Institutions such as the AGHS Legal aid cell or the Lahore-based Human Rights Commission of Pakistan (HRCP) not only remain powerful reminders of her commitment to serving humanity across her country but also shed light on the multiple gaps surrounding the daily needs of human beings waiting to be served.

Many Pakistanis from a generation or two first became sensitized on matters ranging from the plight of labourers in bondage to the rights of children, women and non-Muslims through Asma Jahangir’s work. Her commitment to these and other causes elevated her persona on the global stage as a fearless campaigner from Pakistan.

And coming out of the weekend event in Lahore, many of Asma Jahangir’s friends and devotees will inevitably feel charged in their commitment to promote her mission across Pakistan. A fresh clamour to promote justice in Pakistan, though timely, will only make a powerful headway with a range of stakeholders including the country’s ruling elite joining a new push for reforms.

For long, campaigns for the rights of marginalized people globally were seen by many as more of a luxury than an essential feature of overall development. But time has proven beyond doubt the close connection between rights and societal progress such as the quality of access to healthcare, education and personal protection being centrally linked to economic progress in some of the world’s most successful countries.

For Pakistan, transiting from where the country stands today to a sustainable era of continuity and stability requires a deep commitment to two interrelated lessons left by Asma Jahangir.

It is essential to include every community no matter how numerically irrelevant at the centre of a journey to progress. This is especially relevant in a day and age when information travels fast with global policymakers instantly taking notice of trends – progressive or regressive.

In February this year, the widely publicized case of a mob in Lahore’s ‘Ichhra’ neighbourhood seeking to take the life of a young woman on allegations of blasphemy was a powerful reminder of the lingering threat to Pakistan’s daily life. Yet, the same event also powerfully highlighted the example of fearless police officer Syeda Sheharbano Naqvi, who bravely rescued the about-to-be-attacked woman from the angry mob.

Officer Naqvi represents the progress achieved by Pakistan – a country once far removed from women serving in the higher judiciary, the police, government administration and the armed forces. Together, the case represented the good and the bad in Pakistan’s journey.

It is now essential for Pakistan’s future progress to build a broad coalition across the country, representing every shade of beliefs and opinions to back progressive change.

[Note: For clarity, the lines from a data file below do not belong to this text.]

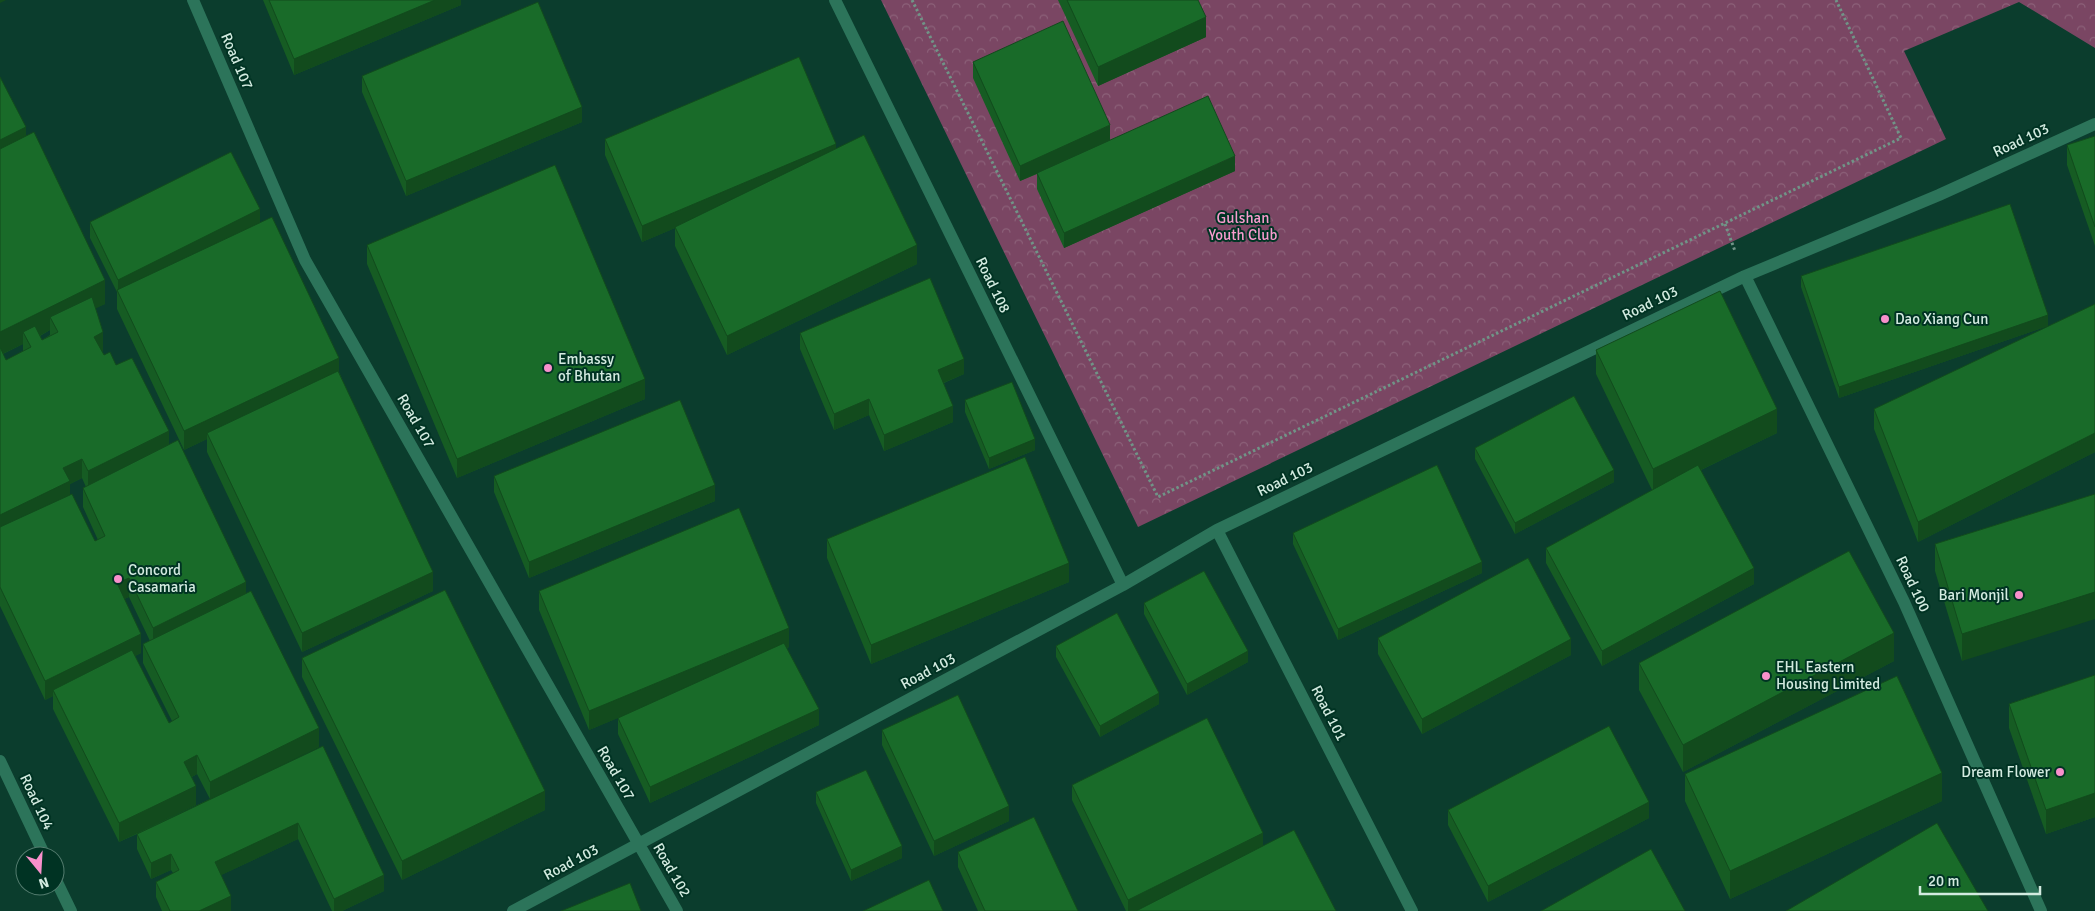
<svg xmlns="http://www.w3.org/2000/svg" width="2095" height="911" font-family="Signika,sans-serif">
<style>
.park{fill:url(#park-crowns)}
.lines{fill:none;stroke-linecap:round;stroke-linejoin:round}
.path{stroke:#709487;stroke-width:3;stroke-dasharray:2.5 2.5;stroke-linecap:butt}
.minor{stroke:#2c745a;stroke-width:12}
.wall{fill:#165c23;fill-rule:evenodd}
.shaded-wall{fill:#124b1d}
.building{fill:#196b29;stroke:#124b1d}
.poi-dot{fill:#f890cb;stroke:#003323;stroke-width:2}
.labels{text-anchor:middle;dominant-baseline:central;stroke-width:4;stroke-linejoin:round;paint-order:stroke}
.street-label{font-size:15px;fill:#d3ebe0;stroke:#003323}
.park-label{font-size:15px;fill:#f89ccf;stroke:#003323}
.poi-label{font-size:15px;fill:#d3ebe0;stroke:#003323;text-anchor:start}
</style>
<defs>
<pattern id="park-crowns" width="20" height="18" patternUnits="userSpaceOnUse" patternTransform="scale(1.25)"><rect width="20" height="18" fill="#7a4663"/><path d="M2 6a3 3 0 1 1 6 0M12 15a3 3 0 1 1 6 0" fill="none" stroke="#8c6179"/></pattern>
</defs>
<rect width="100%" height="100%" fill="#0b3d2d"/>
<path class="park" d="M 881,0 L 2095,0 L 2095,48 L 2019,2 L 1904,51 L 1946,139 L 1138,527 Z"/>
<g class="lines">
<path class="path" d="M 912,0 L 1158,497 L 1901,138 L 1836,0
M 1725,224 L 1735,251"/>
<path class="minor" d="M 193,0 L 305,260 L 677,911
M 835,0 L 1123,585
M 1745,276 L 1904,602 L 2041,911
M 1217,530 L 1412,911
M 0,761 L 45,856
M 55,878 L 71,911
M 513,911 L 1123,585 L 1217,530 L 1745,276 L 1939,195 L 2095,124"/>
</g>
<path class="wall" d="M 263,0 L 461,0 L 461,5 L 294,75 Z
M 1058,0 L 1198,0 L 1206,37 L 1098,86 Z
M 973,62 L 1110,140 L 1235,171 L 1064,248 L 1037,189 L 1037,174 L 1020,181 L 973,78 Z
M 362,76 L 582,122 L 406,196 L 362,92 Z
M 0,77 L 26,136 L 105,304 L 95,308 L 103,351 L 102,351 L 104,355 L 116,365 L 169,445 L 246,593 L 319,747 L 275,768 L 384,891 L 342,911 L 332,911 L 298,839 L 221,875 L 231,911 L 162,911 L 156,897 L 156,882 L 173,873 L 171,870 L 151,879 L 137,849 L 137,834 L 119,842 L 53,709 L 53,696 L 45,700 L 0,606 ZM 50,330 L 50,335 L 42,340 L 40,336 ZM 23,344 L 23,351 L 6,360 L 3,354 ZM 82,478 L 86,487 L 83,488 L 83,507 L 98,540 L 95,541 L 70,495 L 70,484 ZM 129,597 L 150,641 L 143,644 L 143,663 L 172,721 L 169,723 L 135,656 L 141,653 L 124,599 ZM 197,774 L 210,799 L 138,833 L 196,805 L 192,777 Z
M 2095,136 L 2095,246 L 2067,165 L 2067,145 Z
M 605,139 L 836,148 L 917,264 L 727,355 L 675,246 L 675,228 L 642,242 L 605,155 Z
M 90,222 L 260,223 L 339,372 L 433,591 L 302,652 L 207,452 L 207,439 L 184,450 L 117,309 L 117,292 L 90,238 Z
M 367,245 L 645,399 L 457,478 L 367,264 Z
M 1801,276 L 2048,326 L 1839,398 L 1801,287 Z
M 2095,304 L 2095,452 L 1918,542 L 1874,429 L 1874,409 Z
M 800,333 L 964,374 L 944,383 L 953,422 L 884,451 L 869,415 L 834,430 L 800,349 Z
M 1596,350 L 1777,433 L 1701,470 L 1754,584 L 1602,666 L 1546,563 L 1546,548 L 1652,490 L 1596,374 Z
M 965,400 L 1035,450 L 989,469 L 965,412 Z
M 1475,448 L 1614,482 L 1515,534 L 1475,459 Z
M 494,476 L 715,501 L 529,578 L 494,492 Z
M 2095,494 L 1962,661 L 1935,571 L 1935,544 Z
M 1293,533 L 1482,573 L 1338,640 L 1293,544 Z
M 827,539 L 1069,582 L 871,664 L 827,558 Z
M 539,591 L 789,647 L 787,648 L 819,725 L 650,803 L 618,734 L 618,718 L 627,714 L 589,730 L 539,610 Z
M 1144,603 L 1248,662 L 1187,695 L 1144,614 Z
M 1378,638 L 1571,655 L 1422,734 L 1378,654 Z
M 1056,646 L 1159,704 L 1100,737 L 1056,657 Z
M 302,658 L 545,810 L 402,880 L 302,677 Z
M 1894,661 L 1683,772 L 1639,690 L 1639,663 Z
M 2095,675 L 2095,817 L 2046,834 L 2009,728 L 2009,704 Z
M 882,730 L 1009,821 L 934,856 L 882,745 Z
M 1685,774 L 1942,801 L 1730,899 L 1685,801 Z
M 1072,785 L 1263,846 L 1336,911 L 1126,911 L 1072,800 Z
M 816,792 L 902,858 L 851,881 L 816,803 Z
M 1448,810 L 1649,818 L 1488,902 L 1448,825 Z
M 958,852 L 1078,911 L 978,911 L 958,867 Z"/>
<path class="shaded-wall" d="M 0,0 L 6,0 L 0,3 Z
M 435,0 L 461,0 L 461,5 L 294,75 L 294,59 Z
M 1206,17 L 1206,37 L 1098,86 L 1098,67 Z
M 582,107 L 582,122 L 406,196 L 406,181 Z
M 1110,125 L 1110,141 L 1020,181 L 1020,166 Z
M 26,127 L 26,151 L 0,164 L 0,140 Z
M 836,144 L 836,160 L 642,242 L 642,226 Z
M 1235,156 L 1235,171 L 1064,248 L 1064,233 Z
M 260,209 L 260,225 L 118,293 L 118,280 Z
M 917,245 L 917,264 L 727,355 L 727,336 Z
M 105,280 L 105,304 L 56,328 L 50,317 L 50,330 L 28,342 L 23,332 L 23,344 L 0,355 L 0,332 Z
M 2048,315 L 2048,326 L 1839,398 L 1839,387 Z
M 103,332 L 103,351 L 94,356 L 94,337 Z
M 339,358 L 339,377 L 207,433 L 207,439 L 184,450 L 184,431 Z
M 964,359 L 964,374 L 938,385 L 938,370 Z
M 645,379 L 645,399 L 457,478 L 457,459 Z
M 869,399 L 869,415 L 834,430 L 834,414 Z
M 953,406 L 953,422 L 884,451 L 884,435 Z
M 1777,409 L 1777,433 L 1653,493 L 1653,469 Z
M 169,431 L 169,450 L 88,490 L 88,471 Z
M 2095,433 L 2095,452 L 1918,542 L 1918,522 Z
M 1035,439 L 1035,450 L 989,469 L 989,458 Z
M 82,459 L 82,478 L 70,484 L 70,500 L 0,534 L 0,515 L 63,468 Z
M 1614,470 L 1614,482 L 1515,534 L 1515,523 Z
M 715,485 L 715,501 L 529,578 L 529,562 Z
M 1482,562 L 1482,573 L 1338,640 L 1338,629 Z
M 1069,563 L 1069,582 L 871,664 L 871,645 Z
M 1754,568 L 1754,584 L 1602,666 L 1602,651 Z
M 433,572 L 433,591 L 302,652 L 302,633 Z
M 129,578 L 129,597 L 117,602 L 117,583 Z
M 246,582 L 246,601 L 153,647 L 153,628 Z
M 2095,592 L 2095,619 L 1962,661 L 1962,634 Z
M 789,628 L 789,647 L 589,730 L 589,711 Z
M 1894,633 L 1894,661 L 1683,772 L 1683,745 Z
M 141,634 L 141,653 L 55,695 L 53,690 L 53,696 L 45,700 L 45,681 Z
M 1571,639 L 1571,655 L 1422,734 L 1422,719 Z
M 1248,651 L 1248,662 L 1187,695 L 1187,684 Z
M 1159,693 L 1159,704 L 1100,737 L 1100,726 Z
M 819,709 L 819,725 L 650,803 L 650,787 Z
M 319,728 L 319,747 L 210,801 L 210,782 Z
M 197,755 L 197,774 L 184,781 L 184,762 Z
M 1942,773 L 1942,801 L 1730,899 L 1730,871 Z
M 196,786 L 196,805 L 119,842 L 119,823 Z
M 545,791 L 545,810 L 402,880 L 402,861 Z
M 2095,793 L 2095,817 L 2046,834 L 2046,810 Z
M 1649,802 L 1649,818 L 1488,902 L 1488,886 Z
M 1009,806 L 1009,821 L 934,856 L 934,841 Z
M 298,823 L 298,839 L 215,878 L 215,862 Z
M 1263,833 L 1263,849 L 1137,911 L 1128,911 L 1128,900 Z
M 902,846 L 902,858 L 851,881 L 851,870 Z
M 171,854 L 171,870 L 151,879 L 151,863 Z
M 384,875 L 384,891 L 342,911 L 334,911 L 334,899 Z
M 231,896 L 231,911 L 199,911 Z"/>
<path class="building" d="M 269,0 L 435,0 L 294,59 Z
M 1067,0 L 1198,0 L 1206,17 L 1098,67 Z
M 538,2 L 582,107 L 406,181 L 362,76 Z
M 1063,21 L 1110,125 L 1020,166 L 973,62 Z
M 799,57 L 836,144 L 642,226 L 605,139 Z
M 0,77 L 26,127 L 0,140 Z
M 1208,96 L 1235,156 L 1064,233 L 1037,173 Z
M 34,132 L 105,280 L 0,332 L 0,149 Z
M 864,135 L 917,245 L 727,336 L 675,227 Z
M 2095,136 L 2095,227 L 2067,145 Z
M 231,152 L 260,209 L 118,280 L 90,222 Z
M 555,165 L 645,379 L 457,459 L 367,245 Z
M 2010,204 L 2048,315 L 1839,387 L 1801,276 Z
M 272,217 L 339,358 L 184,431 L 117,290 Z
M 930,278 L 964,359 L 938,370 L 953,406 L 884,435 L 869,399 L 834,414 L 800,333 Z
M 1720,291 L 1777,409 L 1653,469 L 1596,350 Z
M 92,297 L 103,332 L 94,337 L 104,355 L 110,352 L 116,365 L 132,358 L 169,431 L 88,471 L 82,459 L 63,468 L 70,481 L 0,515 L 0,347 L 6,360 L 31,347 L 23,332 L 35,326 L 42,340 L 58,332 L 50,317 Z
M 2095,304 L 2095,433 L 1918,522 L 1874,409 Z
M 338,371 L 433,572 L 302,633 L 207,433 Z
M 1012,382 L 1035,439 L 989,458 L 965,400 Z
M 1574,396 L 1614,470 L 1515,523 L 1475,448 Z
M 680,400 L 715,485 L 529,562 L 494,476 Z
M 178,440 L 246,582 L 153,628 L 129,578 L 117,583 L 141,634 L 45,681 L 0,587 L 0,527 L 72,494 L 95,541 L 105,536 L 83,488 Z
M 1025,457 L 1069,563 L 871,645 L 827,539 Z
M 1437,465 L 1482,562 L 1338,629 L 1293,533 Z
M 1698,465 L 1754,568 L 1602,651 L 1546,548 Z
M 2095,494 L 2095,592 L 1962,634 L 1935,544 Z
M 739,508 L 789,628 L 589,711 L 539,591 Z
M 1849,551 L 1894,633 L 1683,745 L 1639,663 Z
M 1528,558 L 1571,639 L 1422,719 L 1378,638 Z
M 1204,571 L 1248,651 L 1187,684 L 1144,603 Z
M 445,590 L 545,791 L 402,861 L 302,658 Z
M 251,591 L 319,728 L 210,782 L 197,755 L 184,762 L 196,786 L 119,823 L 53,690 L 132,650 L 169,723 L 179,717 L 143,644 Z
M 1117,613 L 1159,693 L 1100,726 L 1056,646 Z
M 784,643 L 819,709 L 650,787 L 618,718 Z
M 2095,675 L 2095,793 L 2046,810 L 2009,704 Z
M 1897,676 L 1942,773 L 1730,871 L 1685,774 Z
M 958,695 L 1009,806 L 934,841 L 882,730 Z
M 1207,718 L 1263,833 L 1128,900 L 1072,785 Z
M 1609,726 L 1649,802 L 1488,886 L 1448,810 Z
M 323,746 L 384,875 L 334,899 L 298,823 L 215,862 L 231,896 L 199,911 L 170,911 L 156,882 L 179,870 L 171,854 L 151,863 L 137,834 Z
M 866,770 L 902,846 L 851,870 L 816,792 Z
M 1034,817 L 1078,911 L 985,911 L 958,852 Z
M 1937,823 L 1988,911 L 1786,911 Z
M 1294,830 L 1336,911 L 1136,911 Z
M 1651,849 L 1685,911 L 1541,911 Z
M 929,880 L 943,911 L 863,911 Z
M 630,883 L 641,911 L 561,911 Z"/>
<g class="poi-dot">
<circle cx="1885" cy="319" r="5"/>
<circle cx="548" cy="368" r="5"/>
<circle cx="118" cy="579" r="5"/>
<circle cx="2019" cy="595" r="5"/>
<circle cx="1766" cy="676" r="5"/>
<circle cx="2060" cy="772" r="5"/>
</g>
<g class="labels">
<g class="street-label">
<text transform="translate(237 61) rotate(67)">Road 107</text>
<text transform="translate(2021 140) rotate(-25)">Road 103</text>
<text transform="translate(993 285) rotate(64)">Road 108</text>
<text transform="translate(1650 303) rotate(-26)">Road 103</text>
<text transform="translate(416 421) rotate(60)">Road 107</text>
<text transform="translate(1285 479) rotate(-26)">Road 103</text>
<text transform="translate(1913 584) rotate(65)">Road 100</text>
<text transform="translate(928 671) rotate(-28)">Road 103</text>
<text transform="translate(1329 713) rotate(63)">Road 101</text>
<text transform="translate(616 773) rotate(60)">Road 107</text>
<text transform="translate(37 802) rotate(65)">Road 104</text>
<text transform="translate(571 862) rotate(-28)">Road 103</text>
<text transform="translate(672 870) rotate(60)">Road 102</text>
</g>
<g class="park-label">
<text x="1243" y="218">Gulshan<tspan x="1243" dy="17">Youth Club</tspan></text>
</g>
<g class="poi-label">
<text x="1895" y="319">Dao Xiang Cun</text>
<text x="558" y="359">Embassy<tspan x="558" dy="17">of Bhutan</tspan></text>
<text x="128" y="570">Concord<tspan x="128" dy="17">Casamaria</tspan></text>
<text x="2009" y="595" text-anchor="end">Bari Monjil</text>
<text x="1776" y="667">EHL Eastern<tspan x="1776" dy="17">Housing Limited</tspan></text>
<text x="2050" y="772" text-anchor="end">Dream Flower</text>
</g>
</g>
<g transform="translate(40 871) rotate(162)"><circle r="24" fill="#003323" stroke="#547d6f"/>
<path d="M0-4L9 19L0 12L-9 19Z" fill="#f890cb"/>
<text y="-8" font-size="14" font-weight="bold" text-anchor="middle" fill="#d3ebe0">N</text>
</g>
<path d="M1920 886v8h120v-8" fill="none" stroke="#d3ebe0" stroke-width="2.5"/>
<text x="1928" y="886" font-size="15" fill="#d3ebe0" stroke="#003323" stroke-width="4" paint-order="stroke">20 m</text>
</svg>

On the other hand, a powerful change for progress will not be sustained unless Pakistan’s ruling elite joins that journey. A country that continues to keep a large segment of its population marginalized will only do so at its peril. Seeking impressive economic change requires reforms that help lift prospects for a broader spectrum of Pakistan’s population. In this long overdue journey, progressive legislation must be the first step backed by a commitment from key stakeholders to bring the fruit of that change to every segment of the population.

In Asma Jahangir’s powerfully lived life, the cause of human progress built upon human rights was central. For Pakistan’s stakeholders across the board, there could be no better recognition than launching a fresh national initiative to celebrate Asma Jahangir’s well-lived but short life. Her journey, though all too brief, brought visible change – such as the inclusion of more women in the public space. That journey needs to continue and broaden for a more stable Pakistan.


The writer is an Islamabad-based journalist who writes on political and economic affairs.